◆ Work instructions ◆
From the rows below, pick out each line that contains the word "Griffin" and copy it.

◆ Available data ◆
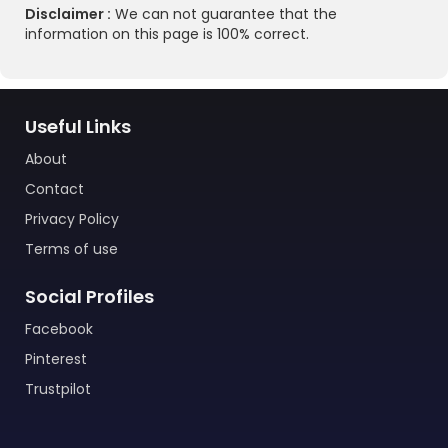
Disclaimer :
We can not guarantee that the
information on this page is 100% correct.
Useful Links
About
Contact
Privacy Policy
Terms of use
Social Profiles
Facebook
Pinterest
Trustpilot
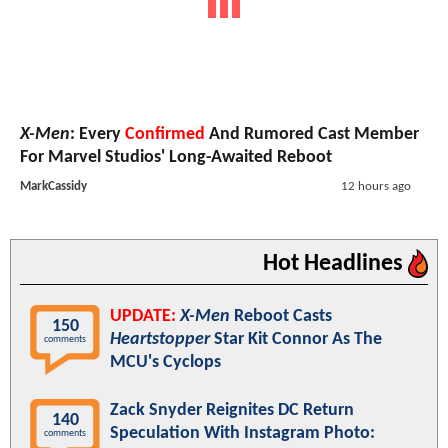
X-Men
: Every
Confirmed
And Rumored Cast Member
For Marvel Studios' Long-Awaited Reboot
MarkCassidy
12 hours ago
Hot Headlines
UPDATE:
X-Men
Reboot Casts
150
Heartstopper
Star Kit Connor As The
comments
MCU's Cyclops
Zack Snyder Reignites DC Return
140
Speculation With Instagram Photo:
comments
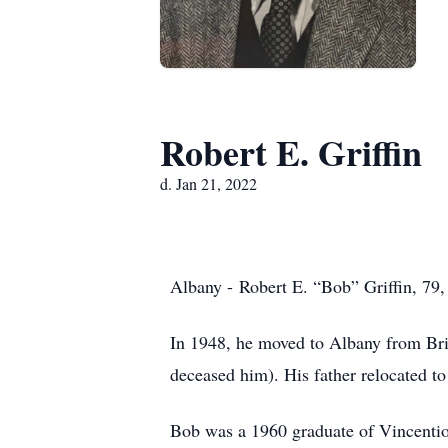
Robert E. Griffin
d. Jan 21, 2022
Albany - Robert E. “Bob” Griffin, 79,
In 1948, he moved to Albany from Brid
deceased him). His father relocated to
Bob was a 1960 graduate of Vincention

◆ Result below ◆
Robert E. Griffin
Albany - Robert E. “Bob” Griffin, 79,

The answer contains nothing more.